It takes years to bring a vineyard to full production and more years to create fine wine, so by the nature of their trade, grape growers and winemakers tend to be immune to fads. Recently, though, a trend born in France, that cradle of couture, has been spreading widely through the world of wine. It goes by the name biodynamisme, and surprisingly for a folk at no loss for native ideological innovation, it is deeply rooted in the ideas of the Austrian philosopher Rudolf Steiner.
Steiner is best known in the U.S. as the inspiration behind the Waldorf School movement, but his grand and misty thought system called anthroposophy has something to say about every aspect of humankind and its relation to the universe (agriculture and diet emphatically included). Biodynamic agriculture goes far beyond conventional organic growing methods, looking to bring the piece of earth under cultivation into mystic harmony with the cycle of the seasons and the music of the spheres. It’s full of colorful faux folk practices like burying a cow horn stuffed with manure in the autumn or lacing 10 tons of compost with a teaspoon of valerian extract matured in a stag’s bladder.
Such weird rituals are easy to tease, but they certainly have helped publicize the biodynamic movement. Moreover, they seem to “work,” in some dangerously extended sense of the word, if only by focusing the farmer’s attention on the intimate relations among soil, season, and growing things. Understandably, most biodynamic operations are quite smallit’s pretty hard to farm even 200 or 300 acres for the commercial produce market and keep every commandment in the biodynamic code.
But most vineyards run only 20 or 30 acres, so biodynamism is easier to put into practice, and recently a fair number of ambitious French vignerons have begun to follow strict biodynamic practices. Most of them are in the drier southern part of the country; mildew and other fungal diseases are hard to deal with biodynamically. But in the south, the label, if not the practice, has helped put wines and winemakers on the map in a region long looked down on as fit only for growing cheap red table wine.
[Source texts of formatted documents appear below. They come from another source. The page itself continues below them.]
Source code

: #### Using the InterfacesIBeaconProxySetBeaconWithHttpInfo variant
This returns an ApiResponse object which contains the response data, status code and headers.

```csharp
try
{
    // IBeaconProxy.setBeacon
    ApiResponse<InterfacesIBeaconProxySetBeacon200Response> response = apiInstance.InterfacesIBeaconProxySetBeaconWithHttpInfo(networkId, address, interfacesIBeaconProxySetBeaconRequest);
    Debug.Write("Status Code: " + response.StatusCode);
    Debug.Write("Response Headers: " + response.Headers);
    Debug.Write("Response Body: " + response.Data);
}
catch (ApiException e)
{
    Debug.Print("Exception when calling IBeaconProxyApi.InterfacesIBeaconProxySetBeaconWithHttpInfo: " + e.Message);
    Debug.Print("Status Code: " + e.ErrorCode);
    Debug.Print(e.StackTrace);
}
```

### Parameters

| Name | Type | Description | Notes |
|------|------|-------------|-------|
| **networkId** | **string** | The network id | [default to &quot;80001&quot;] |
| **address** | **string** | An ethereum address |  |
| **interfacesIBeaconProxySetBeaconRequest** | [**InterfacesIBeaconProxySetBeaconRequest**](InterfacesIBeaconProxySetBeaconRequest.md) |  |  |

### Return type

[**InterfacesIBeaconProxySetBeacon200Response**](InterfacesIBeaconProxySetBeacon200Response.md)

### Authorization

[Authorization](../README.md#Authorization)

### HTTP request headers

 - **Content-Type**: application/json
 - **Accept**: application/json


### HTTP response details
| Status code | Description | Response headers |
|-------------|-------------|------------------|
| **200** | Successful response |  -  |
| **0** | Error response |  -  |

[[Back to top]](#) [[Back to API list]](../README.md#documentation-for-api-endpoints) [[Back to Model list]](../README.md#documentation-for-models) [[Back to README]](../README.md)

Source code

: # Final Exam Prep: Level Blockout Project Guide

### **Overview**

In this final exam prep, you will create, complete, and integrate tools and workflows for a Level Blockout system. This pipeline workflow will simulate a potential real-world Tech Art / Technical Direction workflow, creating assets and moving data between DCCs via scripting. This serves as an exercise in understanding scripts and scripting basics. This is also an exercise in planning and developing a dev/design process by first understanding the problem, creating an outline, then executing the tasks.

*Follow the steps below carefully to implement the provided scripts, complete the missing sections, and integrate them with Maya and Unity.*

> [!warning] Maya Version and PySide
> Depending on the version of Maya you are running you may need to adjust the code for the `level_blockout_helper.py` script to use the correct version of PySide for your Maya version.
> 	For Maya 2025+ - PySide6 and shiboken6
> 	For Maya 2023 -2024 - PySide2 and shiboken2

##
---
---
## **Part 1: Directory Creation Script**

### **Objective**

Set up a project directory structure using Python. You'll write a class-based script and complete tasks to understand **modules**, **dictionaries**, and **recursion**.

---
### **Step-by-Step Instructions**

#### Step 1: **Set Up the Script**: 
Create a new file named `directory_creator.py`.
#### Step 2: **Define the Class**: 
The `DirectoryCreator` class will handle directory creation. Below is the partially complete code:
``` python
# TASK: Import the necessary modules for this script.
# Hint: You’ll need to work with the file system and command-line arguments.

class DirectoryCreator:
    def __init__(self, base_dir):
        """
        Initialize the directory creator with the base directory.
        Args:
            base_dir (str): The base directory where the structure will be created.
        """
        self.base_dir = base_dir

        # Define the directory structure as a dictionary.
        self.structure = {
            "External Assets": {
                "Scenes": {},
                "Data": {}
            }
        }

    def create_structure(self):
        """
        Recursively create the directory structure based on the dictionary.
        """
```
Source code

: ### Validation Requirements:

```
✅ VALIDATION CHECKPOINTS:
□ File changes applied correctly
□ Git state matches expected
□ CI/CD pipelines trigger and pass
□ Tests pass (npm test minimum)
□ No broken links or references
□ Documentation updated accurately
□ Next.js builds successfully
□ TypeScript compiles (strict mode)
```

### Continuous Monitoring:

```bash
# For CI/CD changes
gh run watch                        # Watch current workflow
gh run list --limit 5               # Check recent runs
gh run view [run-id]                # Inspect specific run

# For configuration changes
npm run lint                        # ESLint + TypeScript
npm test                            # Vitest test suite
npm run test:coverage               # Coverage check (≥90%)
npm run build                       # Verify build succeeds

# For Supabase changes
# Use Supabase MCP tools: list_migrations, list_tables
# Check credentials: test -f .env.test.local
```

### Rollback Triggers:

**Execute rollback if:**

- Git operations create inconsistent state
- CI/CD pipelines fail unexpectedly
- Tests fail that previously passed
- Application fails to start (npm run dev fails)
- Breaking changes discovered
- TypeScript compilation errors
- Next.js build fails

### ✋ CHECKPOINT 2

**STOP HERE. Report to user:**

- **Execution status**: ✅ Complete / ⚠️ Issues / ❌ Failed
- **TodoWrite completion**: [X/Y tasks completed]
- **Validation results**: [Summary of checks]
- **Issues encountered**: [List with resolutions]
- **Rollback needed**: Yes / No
But not only in the south. Walla Walla vigneron Christophe Baron first became interested in biodynamism after reading an article on the subject by the celebrated Loire Valley winemaker Nicolas Joly, and his interest was fired by a blind tasting of wines from a single Burgundy vineyard, half produced conventionally and half biodynamically. “I was blown away by the difference,” he says, “by the originality, the authenticity, the expression of a specific terroir.”
Baron insists that he is primarily a farmer, not a winemaker, and he has followed organic practice in his Cayuse vineyards since planting them in 1997. But an October meeting with another superstar of French biodynamism, Philippe Armenier, led him to go all the way and become the first considerable Washington vigneron to plant, cultivate, fertilize, and harvest the Rudolf Steiner way. Baron’s wines, all created in the robust Rhône tradition with traditional Rhône varietals, are already among the area’s most distinctive. It will be fascinating to see how they evolve under the influence of earth, air, and stars.